法的に婚姻をしていなくても、同じお墓に入ることはできます。
LGBTQとは
LGBTQとは、女性同性愛者・男性同性愛者・両性愛者・トランスジェンダーの英語表記の頭文字をとったもので、いわゆる性的少数者の総称です。日本では同性での結婚が法律で認められていないため、ほとんどの場合LGBTQのパートナーとは事実婚の状態となっています。
ただし、婚姻届は受理されないものの、パートナーとして証明する制度を設ける自治体は増えており、そういった制度を活用する方法もあります。
当事者の声
・パートナーの葬儀に呼んでもらえなかった
・葬儀で家族席に座れず、友人のふりをさせられた
・お寺さんに差別的な発言をされた
・通常男女で分かれている戒名に違和感を感じる
当事者の心配事
・一緒にお墓に入りたいのに散骨しか選択肢はないの
・パートナーと一緒に入れるお墓はどこにあるの
・理解のない葬儀社に身体(遺体)を見られることが心配
・エンディングに関わる事業者からパートナーが差別的な扱いを受けないか心配
・LGBTQに理解のある事業者がどこにあるか情報が全くなくて困っている
・お墓や葬式だって愛するパートナーと望むものを利用したい
・葬送業界は社会の中でもLGBTQに対しての理解や対応が遅れていて温かい対応をしてもらえるとは思わない。
LGBTのパートナーとお墓に入れる?
基本的にはLGBTQのパートナーと一緒にお墓に入れるかどうかは、そのお墓を運営するお寺や霊園の規定によります。
一緒のお墓に入る人は、法律で定められているわけではないので、霊園が許せば家族でなくても問題ありません。
ただし、霊園によっては何親等までの親族と定めている場合もあり、そういった霊園では一緒のお墓に入れないか、パートナーとして事実婚の状態にあるという証拠を示して相談する必要があります。
最近では、LGBTQのパートナーでも一緒のお墓に入ることを認める霊園も増えているので、同じお墓に入れなくて困るということはないでしょう。
インターネット上で調べるだけでなく、一緒に入れると提示している霊園で一度話を聞いてみるのも手です。
自身の事を話さずとも、できるのかどうかを聞いてみても良いかもしれません。
LGBTQのパートナーとお墓に入る場合の注意
・本人たちが一緒のお墓に入りたいと思い、霊園がそれを認めていれば入籍していなくても一緒のお墓に入ることは可能です。
とはいえ、お墓は現代でも「家」が継承していくものであり、親族が代々同じお墓に入るという考え方があります。
・家庭によっては、法律的に家族になっていないパートナーが同じお墓に入ることを良く思わない場合もあります。
まずはパートナーと相談し、できれば早い段階で親族に説明し、理解を得ておく必要があるでしょう。

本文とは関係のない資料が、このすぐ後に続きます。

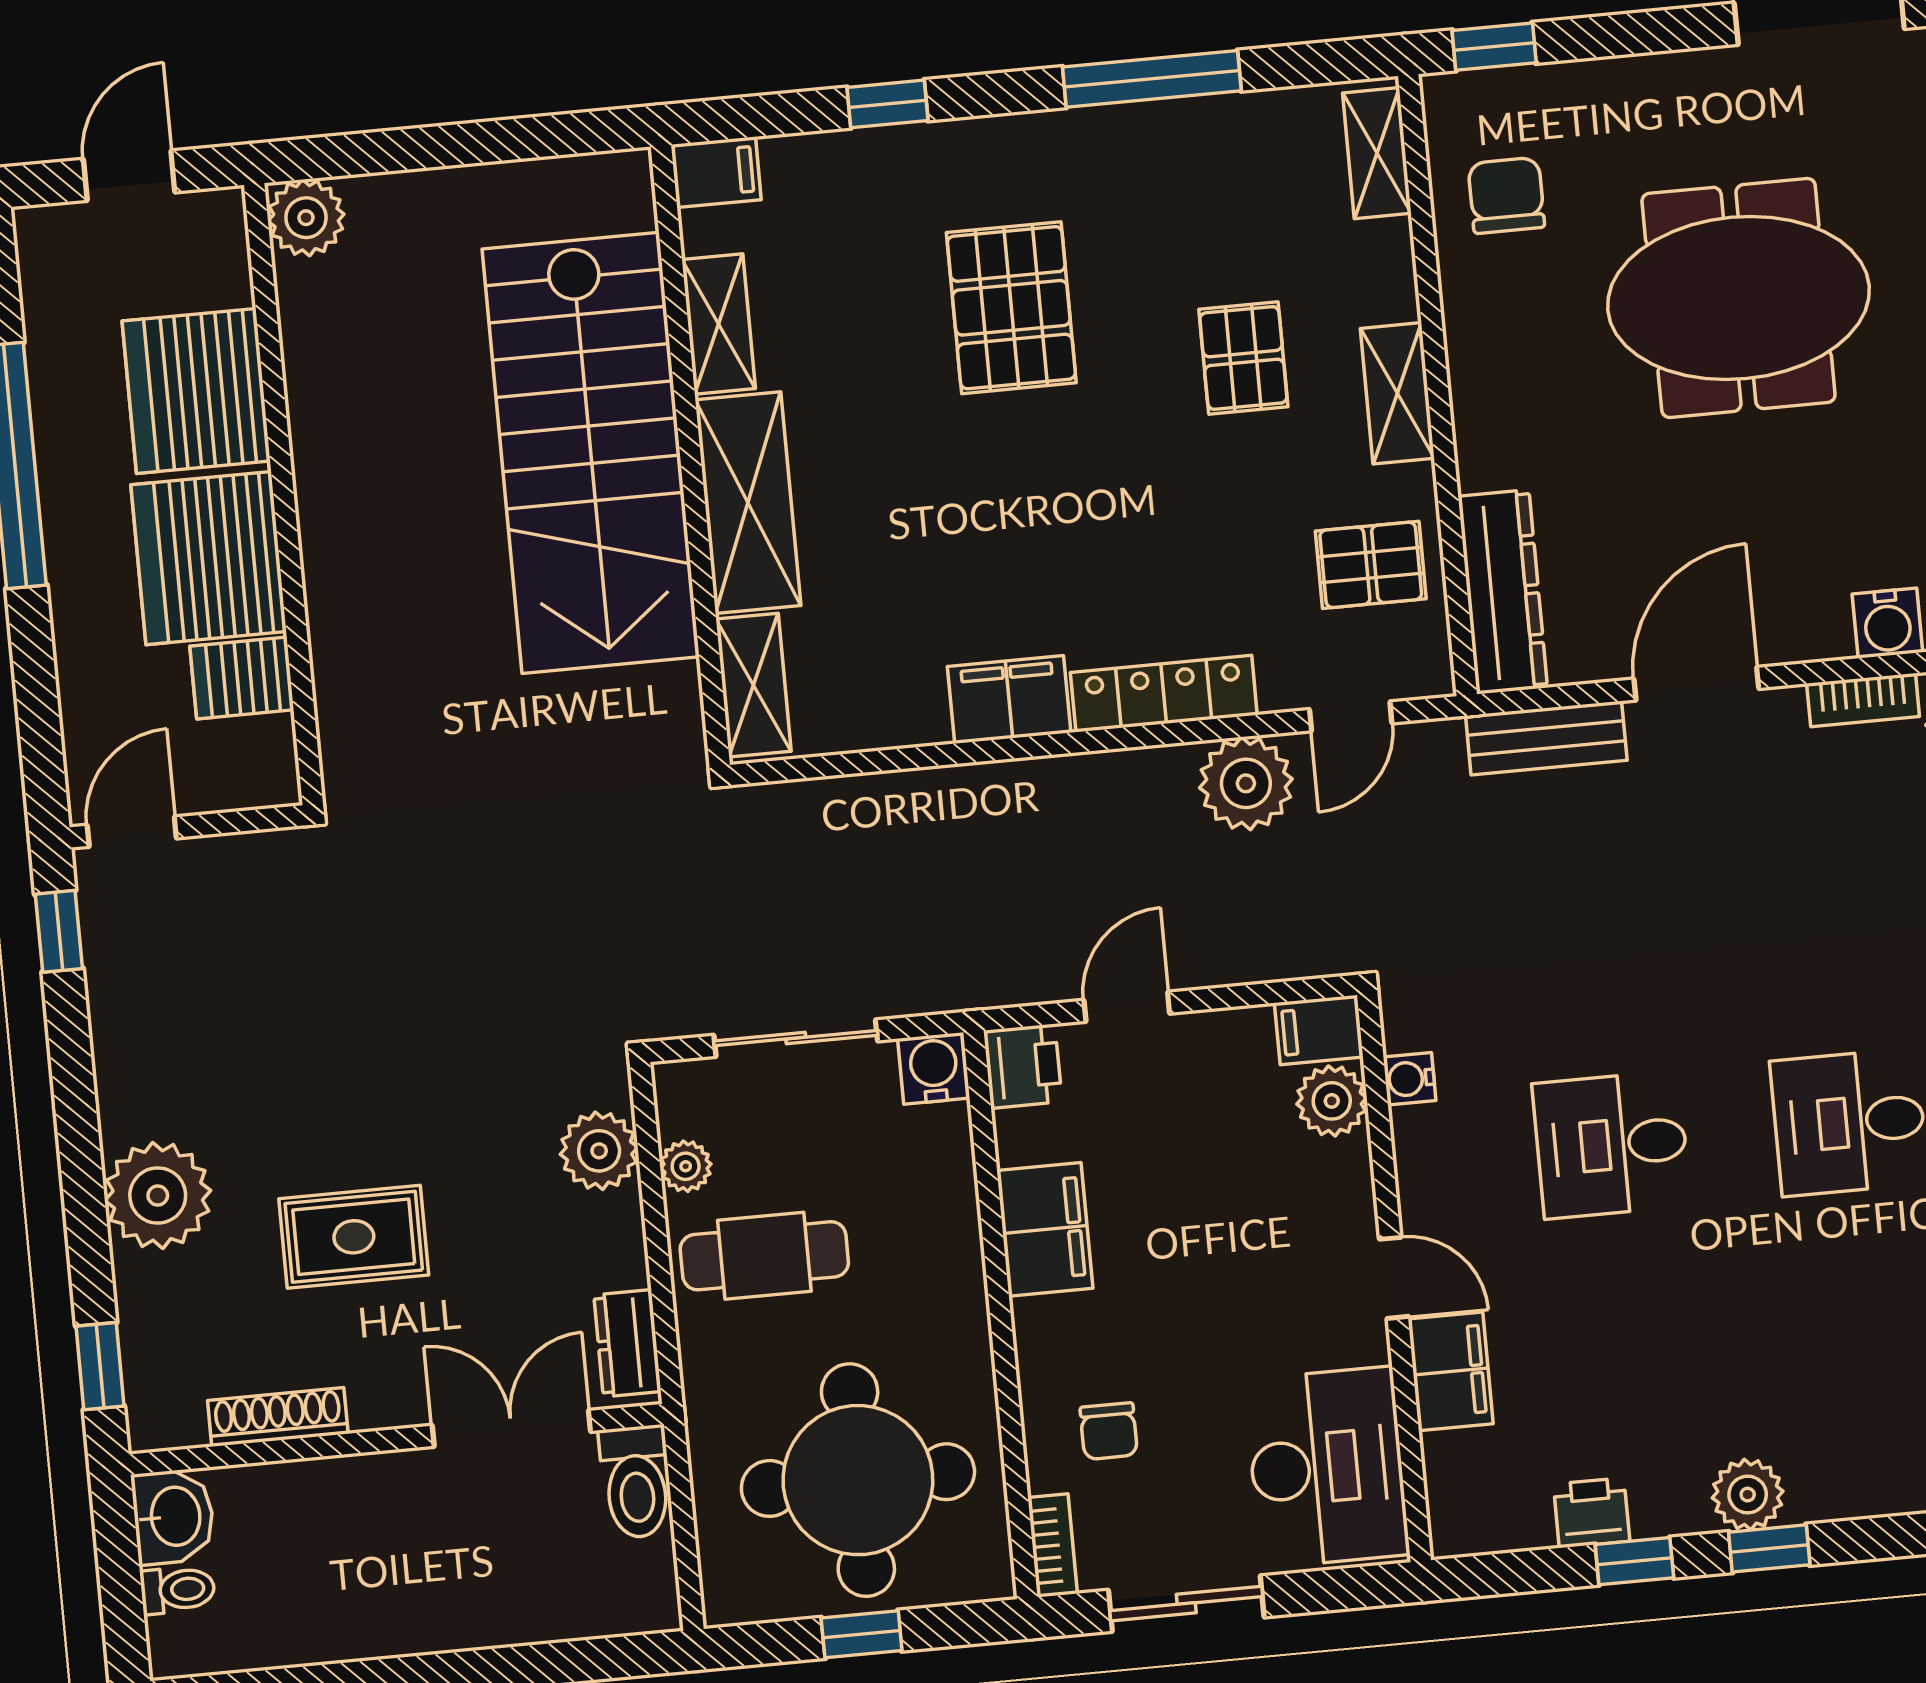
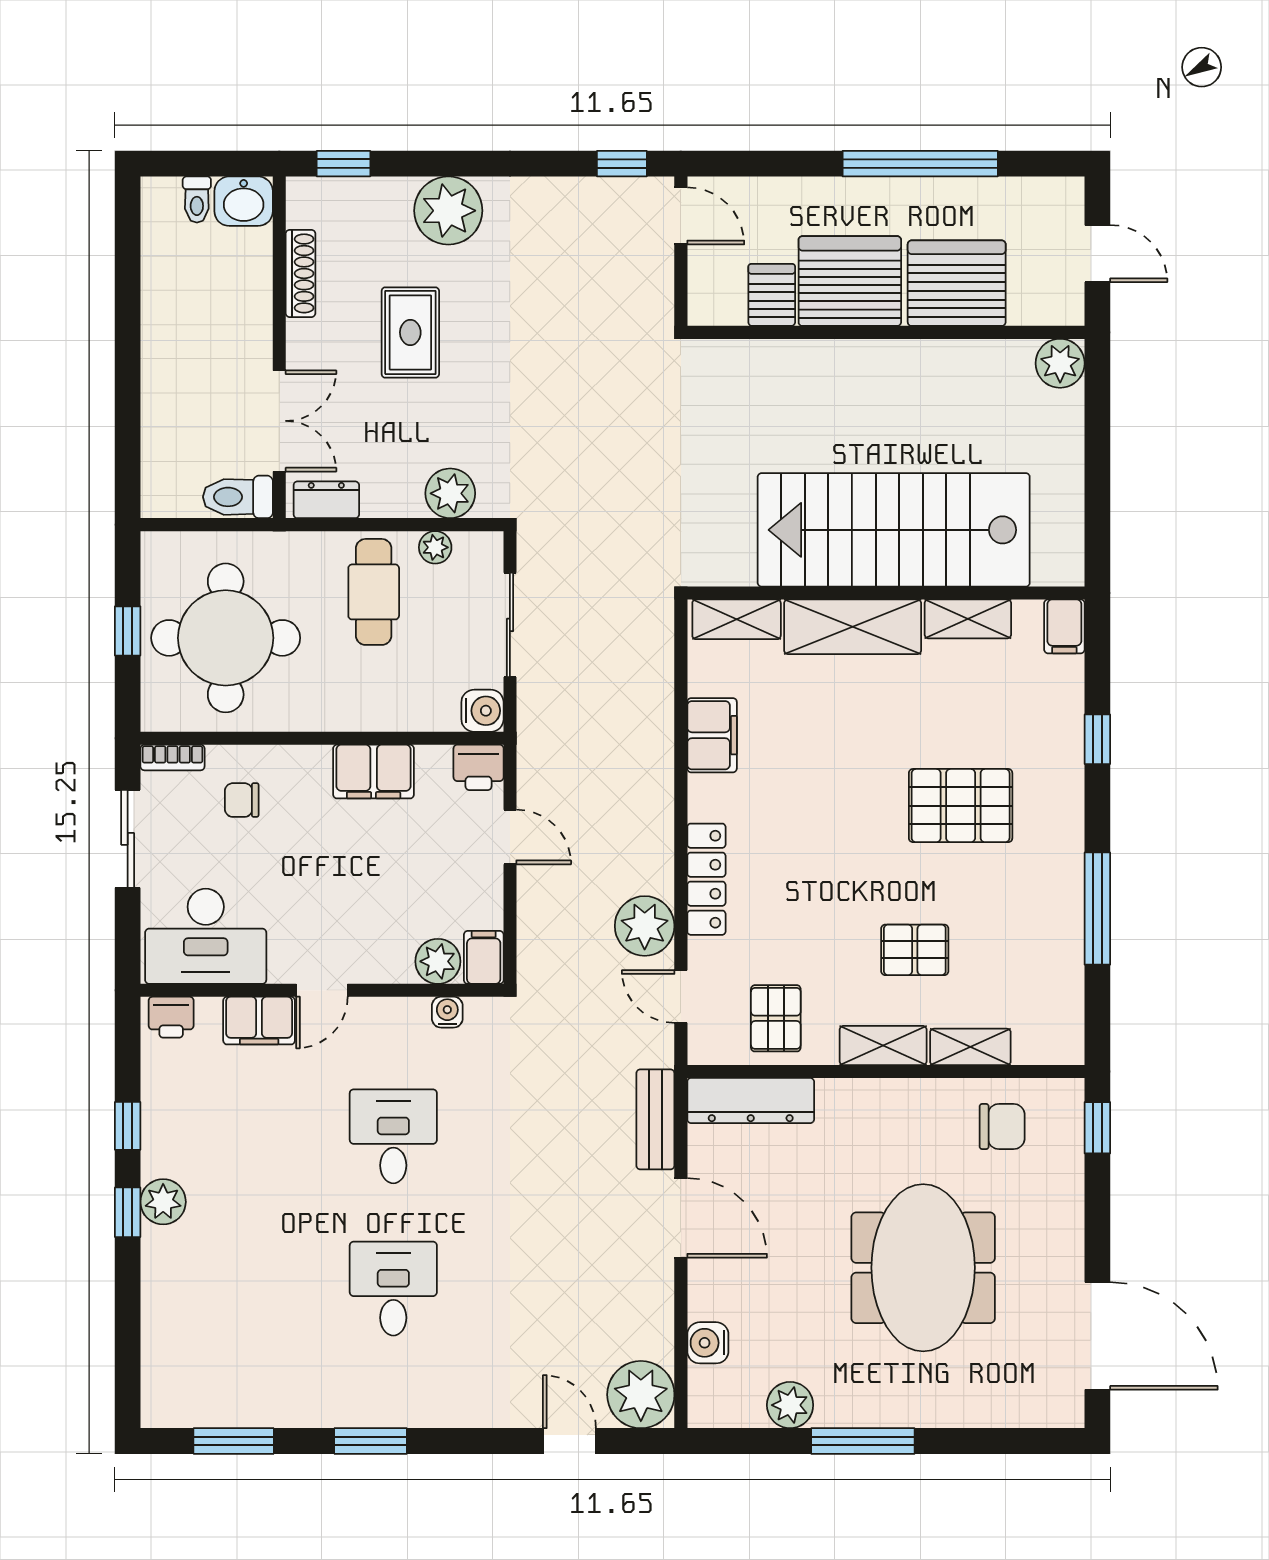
shelving: (1377, 153) -> (970, 1047), moved
filing cabinet: (1009, 700) -> (712, 735), moved
bookcase: (1863, 700) -> (661, 1323), removed
printer: (1592, 1513) -> (171, 1017), moved, turned 90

どうしても理解が得られない場合は、別のお墓を建てたり、樹木葬など従来とは違った形での埋葬方法もありますから、親族と相談を重ねながらじっくり考えてみてはいかがでしょうか。
法的な面から備えられること
任意後見契約、死後事務委任契約、公正証書遺言を作成しておくことをおすすめします。
・任意後見契約
認知症や障害によって判断ができなくなる、能力が不十分になった際に、あらかじめ決めておいた人に自身が「生きている間」に代わりにやってもらいたいことを決めておけます。報酬は双方で相談した額を契約書に記載します。
任意後見は柔軟に内容を相談の上変えることが出来ます。
この任意後見をパートナーでお互いで入れ替えて契約を結んでおくことで、自身が判断ができないといった状況に陥った際にパートナーに判断をしてもらうことが出来るようになります。
・死後事務委任契約
自分が亡くなったあと、葬儀や埋葬の手続き、またその他の諸々の手続きを「この人に任せる」と指定することができます。上述の任意後見はあくまで生きている段階での話で、亡くなったあとのことまでは含まれていません。
これをしておくことで、パートナーが亡くなった後手続きをさせてもらえない、一緒に眠れない、お骨を引き取らせてもらえないといったトラブルの危険性を低くすることが出来ます。
・公正証書遺言
遺言書では自身の財産を誰にどの分配分するかを指定することができます。
公証人と呼ばれる法務省から任命された人が作成するため、執行力があり、改ざん、隠蔽される恐れがありません。
この遺言書がある場合、原則相続は遺言書通りに実行されます。相続人全員が同意した時に限り、遺言とは別の割り振りで相続をすることができます。
このことでパートナーに財産をきちんと引き継がせることが出来ます。
まとめ
お墓に入る人は、法律で規定がありませんので、霊園や親族が認めれば籍の入っていないLGBTのパートナーでも入籍することができます。最近は、多様な家族の在り方を認める霊園やお寺の墓地も増えているので、事実婚のカップルの納骨を認めるお墓を見つけるのはそれほど大変ではありません。一族代々のお墓に一緒に入りたい場合は、その霊園の規定に加えて、親族の理解を得る必要がありますので、早めに相談しておくようにしましょう。